During lockdown it seems unavoidable to have a nostalgic craving to revisit films that we have adored for years. Joel Schumacher’s 2004 adaptation of Andrew Lloyd Webber’s The Phantom of the Opera is one of my earliest memories in life and I have watched it more times than I would dare to admit. It is clear that people can have two kinds of relationship with the movie: there are those who are immediately prompted to yell ‘turn it off’ in disgust, and those who set The Music of the Night as their lullaby and want to throw themselves into Gerard Butler’s Phantom’s arms and whisper ‘I’m yours’. The reasons for this divide are manifold.
Needless to say, if musicals make you cringe automatically, you are probably going to belong to team one. However, even devoted musical-lovers accuse Andrew Lloyd Webber of essentially castrating the original story, wherein a pathetic and violent phantom with a monstrously deformed body haunts the dungeons of the 19th century Paris Opera and is hopelessly in love with the beautiful rising opera-star Christine. Whilst this tale seems better suited to the character-dynamics of dark dramas such as The Hunchback of the Notre Dame and the Gothic horror Jekyll and Hyde, the reinvented Phantom has instead become a beautiful ‘angel of hell’, and Gerard Butler subsequently aced this concept. Despite the complaints of some purists, Lloyd Webber provided us with a new and a lot more eerie approach to the essence of the phantom – the fact that viewers adore every single second on screen and seemingly tend to forgive that he is a murderer, a narcist and pathologically obsessed with Christine makes him and his power over the female protagonist a lot more frightening than an ugly beast whose devotion is simply ridiculed.

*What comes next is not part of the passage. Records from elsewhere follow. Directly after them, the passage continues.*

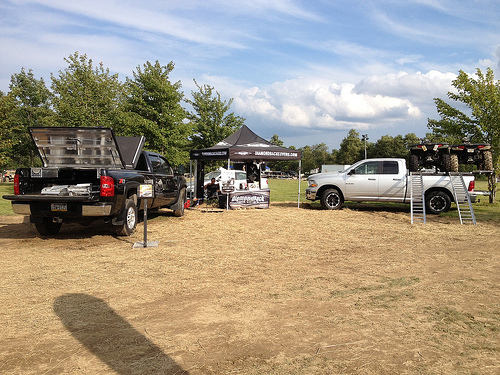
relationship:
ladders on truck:
[402, 172, 483, 227] [275, 137, 499, 233]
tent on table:
[189, 123, 297, 209] [222, 189, 272, 209]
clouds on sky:
[232, 61, 497, 136] [243, 49, 263, 65]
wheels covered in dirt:
[481, 150, 493, 175] [481, 149, 492, 169]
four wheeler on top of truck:
[404, 141, 492, 176] [303, 157, 492, 214]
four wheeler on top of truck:
[404, 141, 492, 176] [2, 127, 186, 236]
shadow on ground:
[46, 282, 202, 374] [3, 202, 497, 366]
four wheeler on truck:
[404, 141, 492, 176] [294, 151, 477, 221]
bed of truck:
[11, 167, 110, 203] [2, 127, 186, 236]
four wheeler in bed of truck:
[404, 141, 492, 176] [321, 140, 461, 242]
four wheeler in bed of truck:
[404, 140, 454, 170] [321, 140, 461, 242]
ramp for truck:
[408, 170, 425, 227] [306, 159, 478, 214]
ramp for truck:
[447, 172, 474, 225] [306, 159, 478, 214]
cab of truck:
[307, 157, 407, 210] [306, 159, 478, 214]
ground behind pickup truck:
[0, 176, 496, 373] [10, 127, 185, 238]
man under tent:
[199, 173, 221, 201] [210, 124, 310, 207]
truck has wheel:
[301, 146, 486, 222] [320, 186, 345, 209]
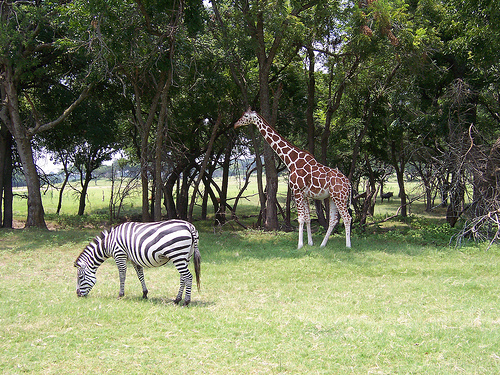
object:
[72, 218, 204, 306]
zebra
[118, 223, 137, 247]
stripes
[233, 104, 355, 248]
giraffe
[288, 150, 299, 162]
spot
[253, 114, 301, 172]
neck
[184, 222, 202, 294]
tail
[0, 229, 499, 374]
grass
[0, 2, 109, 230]
trees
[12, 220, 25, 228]
dirt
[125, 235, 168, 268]
belly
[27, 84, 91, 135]
branch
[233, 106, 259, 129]
head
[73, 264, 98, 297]
head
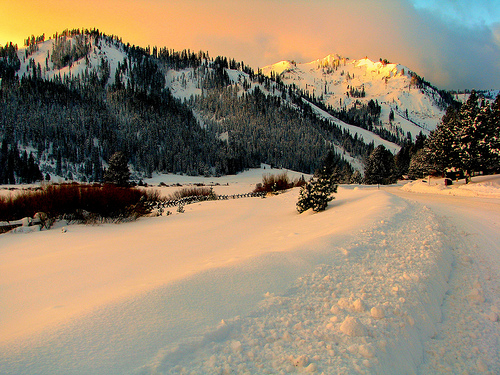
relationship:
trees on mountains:
[1, 40, 499, 179] [0, 23, 498, 189]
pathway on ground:
[374, 176, 500, 372] [9, 162, 498, 374]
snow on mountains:
[52, 43, 428, 164] [0, 23, 498, 189]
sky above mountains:
[0, 1, 499, 97] [0, 23, 498, 189]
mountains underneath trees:
[0, 23, 498, 189] [1, 40, 499, 179]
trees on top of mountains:
[1, 40, 499, 179] [0, 23, 498, 189]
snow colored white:
[52, 43, 428, 164] [370, 75, 398, 97]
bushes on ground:
[5, 178, 312, 220] [9, 162, 498, 374]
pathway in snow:
[374, 176, 500, 372] [52, 43, 428, 164]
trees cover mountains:
[1, 40, 499, 179] [0, 23, 498, 189]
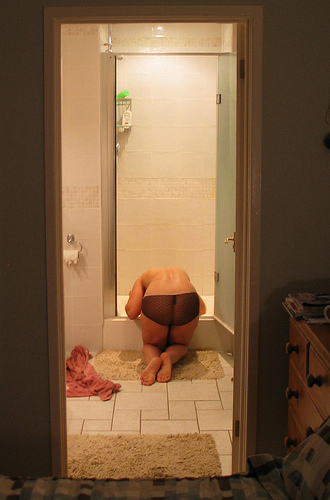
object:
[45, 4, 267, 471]
door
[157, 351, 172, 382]
feet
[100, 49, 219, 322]
shower stall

Another criticism sometimes aimed at the musical itself and the movie and Schumacher’s 2004 adaptation alike is that there is not as diverse in soundtrack as other theatrical masterpieces. However, the reprises of a few forever-remember themes, which creates an eerie and coherent soundtrack instead of many individual tracks, is not automatically a flaw.
The actors in the film had a peculiar challenge in that they had to possess both Broadway and Hollywood qualities. Musicals are perhaps inherently less nuanced and as life-like as what the main cast were accustomed to. However, the main trio, Emmy Rossum, Gerard Butler and Patrick Wilson are as genuine as a theatre adaption allows them to be. Miranda Richardson and Jennifer Ellison are also little over-dramatized, but this is easily forgotten amongst an array of fantastic performances.
Perhaps most importantly of all, in any production of The Phantom of the Opera, the set is not simply a background but almost a main character, and it could not have been filmed any more gorgeously. Chaotically overpacked with chandeliers, gold and crimson velvet, industrial amounts of flowers and intricately decorated people, it feels like a world in its own right, a mystical enchanted labyrinth that brilliantly juxtaposes shining glamour and a dark, nefarious underbelly.
It is a movie that definitely does not appeal to everybody, but those who love are automatically die-hard fans, and it is easy to see why. Whether you loathe the inventive approach to the Phantom’s character or celebrate it, this is a fantastic reimagining of a classic, timeless story.